● **WORK TASK**
Can you print every line of this listing back verbatim, with nothing altered, added, or left out?

......

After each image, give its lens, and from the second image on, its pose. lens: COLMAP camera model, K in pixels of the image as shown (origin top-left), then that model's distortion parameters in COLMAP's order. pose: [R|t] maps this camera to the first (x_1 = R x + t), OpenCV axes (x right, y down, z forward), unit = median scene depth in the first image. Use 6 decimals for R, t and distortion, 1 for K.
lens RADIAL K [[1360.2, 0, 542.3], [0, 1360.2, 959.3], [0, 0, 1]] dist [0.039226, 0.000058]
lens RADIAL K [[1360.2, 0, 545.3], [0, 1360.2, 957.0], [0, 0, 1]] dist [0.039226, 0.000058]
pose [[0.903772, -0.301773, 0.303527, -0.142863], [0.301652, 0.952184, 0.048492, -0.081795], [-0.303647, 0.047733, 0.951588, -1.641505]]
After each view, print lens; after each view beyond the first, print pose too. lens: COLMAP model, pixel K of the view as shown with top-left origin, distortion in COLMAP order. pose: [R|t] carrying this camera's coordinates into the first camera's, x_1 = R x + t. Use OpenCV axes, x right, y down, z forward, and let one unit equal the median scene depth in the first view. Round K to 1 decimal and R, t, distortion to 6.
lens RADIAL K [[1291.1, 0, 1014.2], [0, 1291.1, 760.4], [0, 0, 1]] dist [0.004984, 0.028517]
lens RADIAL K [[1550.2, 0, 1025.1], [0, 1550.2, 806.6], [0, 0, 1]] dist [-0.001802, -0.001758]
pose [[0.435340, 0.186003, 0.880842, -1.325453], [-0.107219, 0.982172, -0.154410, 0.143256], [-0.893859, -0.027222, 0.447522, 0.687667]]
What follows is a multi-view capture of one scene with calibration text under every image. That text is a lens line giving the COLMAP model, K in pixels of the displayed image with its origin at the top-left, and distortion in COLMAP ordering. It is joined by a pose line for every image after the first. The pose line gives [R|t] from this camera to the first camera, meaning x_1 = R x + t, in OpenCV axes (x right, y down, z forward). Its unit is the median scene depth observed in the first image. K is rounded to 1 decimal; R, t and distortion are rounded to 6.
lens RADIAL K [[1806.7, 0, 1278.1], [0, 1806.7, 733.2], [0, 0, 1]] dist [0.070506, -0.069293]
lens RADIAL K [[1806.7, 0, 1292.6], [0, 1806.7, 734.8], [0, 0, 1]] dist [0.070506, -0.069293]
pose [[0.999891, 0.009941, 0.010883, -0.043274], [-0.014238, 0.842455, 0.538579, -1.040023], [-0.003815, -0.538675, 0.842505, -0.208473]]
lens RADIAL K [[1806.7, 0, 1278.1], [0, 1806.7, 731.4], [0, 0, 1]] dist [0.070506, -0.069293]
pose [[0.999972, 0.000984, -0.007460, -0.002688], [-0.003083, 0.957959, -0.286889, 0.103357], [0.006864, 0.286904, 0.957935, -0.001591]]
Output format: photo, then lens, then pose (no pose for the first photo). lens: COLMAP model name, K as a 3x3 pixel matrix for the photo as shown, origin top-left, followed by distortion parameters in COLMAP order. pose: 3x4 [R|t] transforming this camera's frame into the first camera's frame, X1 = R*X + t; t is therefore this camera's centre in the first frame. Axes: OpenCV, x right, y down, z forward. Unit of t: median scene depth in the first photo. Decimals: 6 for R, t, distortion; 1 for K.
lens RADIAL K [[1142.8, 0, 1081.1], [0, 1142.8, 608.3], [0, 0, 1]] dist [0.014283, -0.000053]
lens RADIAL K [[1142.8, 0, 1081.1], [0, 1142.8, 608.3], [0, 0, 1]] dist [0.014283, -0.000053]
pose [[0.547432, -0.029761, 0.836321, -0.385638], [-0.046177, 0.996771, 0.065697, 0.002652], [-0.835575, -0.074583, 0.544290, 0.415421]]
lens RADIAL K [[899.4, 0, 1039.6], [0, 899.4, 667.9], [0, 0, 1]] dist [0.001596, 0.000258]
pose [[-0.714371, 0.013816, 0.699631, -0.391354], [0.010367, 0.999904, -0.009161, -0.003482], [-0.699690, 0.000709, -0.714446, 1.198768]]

......

● **RESPONSE BOX**
After each image, give its lens, and from the second image on, its pose. lens: COLMAP camera model, K in pixels of the image as shown (origin top-left), then that model's distortion parameters in COLMAP's order. pose: [R|t] maps this camera to the first (x_1 = R x + t), OpenCV axes (x right, y down, z forward), unit = median scene depth in the first image. Use 6 decimals for R, t and distortion, 1 for K.
lens RADIAL K [[1360.2, 0, 542.3], [0, 1360.2, 959.3], [0, 0, 1]] dist [0.039226, 0.000058]
lens RADIAL K [[1360.2, 0, 545.3], [0, 1360.2, 957.0], [0, 0, 1]] dist [0.039226, 0.000058]
pose [[0.903772, -0.301773, 0.303527, -0.142863], [0.301652, 0.952184, 0.048492, -0.081795], [-0.303647, 0.047733, 0.951588, -1.641505]]
After each view, print lens; after each view beyond the first, print pose too. lens: COLMAP model, pixel K of the view as shown with top-left origin, distortion in COLMAP order. pose: [R|t] carrying this camera's coordinates into the first camera's, x_1 = R x + t. Use OpenCV axes, x right, y down, z forward, and let one unit equal the median scene depth in the first view. Round K to 1 decimal and R, t, distortion to 6.
lens RADIAL K [[1291.1, 0, 1014.2], [0, 1291.1, 760.4], [0, 0, 1]] dist [0.004984, 0.028517]
lens RADIAL K [[1550.2, 0, 1025.1], [0, 1550.2, 806.6], [0, 0, 1]] dist [-0.001802, -0.001758]
pose [[0.435340, 0.186003, 0.880842, -1.325453], [-0.107219, 0.982172, -0.154410, 0.143256], [-0.893859, -0.027222, 0.447522, 0.687667]]
What follows is a multi-view capture of one scene with calibration text under every image. That text is a lens line giving the COLMAP model, K in pixels of the displayed image with its origin at the top-left, and distortion in COLMAP ordering. It is joined by a pose line for every image after the first. The pose line gives [R|t] from this camera to the first camera, meaning x_1 = R x + t, in OpenCV axes (x right, y down, z forward). Its unit is the median scene depth observed in the first image. K is rounded to 1 decimal; R, t and distortion are rounded to 6.
lens RADIAL K [[1806.7, 0, 1278.1], [0, 1806.7, 733.2], [0, 0, 1]] dist [0.070506, -0.069293]
lens RADIAL K [[1806.7, 0, 1292.6], [0, 1806.7, 734.8], [0, 0, 1]] dist [0.070506, -0.069293]
pose [[0.999891, 0.009941, 0.010883, -0.043274], [-0.014238, 0.842455, 0.538579, -1.040023], [-0.003815, -0.538675, 0.842505, -0.208473]]
lens RADIAL K [[1806.7, 0, 1278.1], [0, 1806.7, 731.4], [0, 0, 1]] dist [0.070506, -0.069293]
pose [[0.999972, 0.000984, -0.007460, -0.002688], [-0.003083, 0.957959, -0.286889, 0.103357], [0.006864, 0.286904, 0.957935, -0.001591]]
Output format: photo, then lens, then pose (no pose for the first photo). lens: COLMAP model name, K as a 3x3 pixel matrix for the photo as shown, origin top-left, followed by distortion parameters in COLMAP order. pose: 3x4 [R|t] transforming this camera's frame into the first camera's frame, X1 = R*X + t; t is therefore this camera's centre in the first frame. Axes: OpenCV, x right, y down, z forward. Unit of t: median scene depth in the first photo. Decimals: 6 for R, t, distortion; 1 for K.
lens RADIAL K [[1142.8, 0, 1081.1], [0, 1142.8, 608.3], [0, 0, 1]] dist [0.014283, -0.000053]
lens RADIAL K [[1142.8, 0, 1081.1], [0, 1142.8, 608.3], [0, 0, 1]] dist [0.014283, -0.000053]
pose [[0.547432, -0.029761, 0.836321, -0.385638], [-0.046177, 0.996771, 0.065697, 0.002652], [-0.835575, -0.074583, 0.544290, 0.415421]]
lens RADIAL K [[899.4, 0, 1039.6], [0, 899.4, 667.9], [0, 0, 1]] dist [0.001596, 0.000258]
pose [[-0.714371, 0.013816, 0.699631, -0.391354], [0.010367, 0.999904, -0.009161, -0.003482], [-0.699690, 0.000709, -0.714446, 1.198768]]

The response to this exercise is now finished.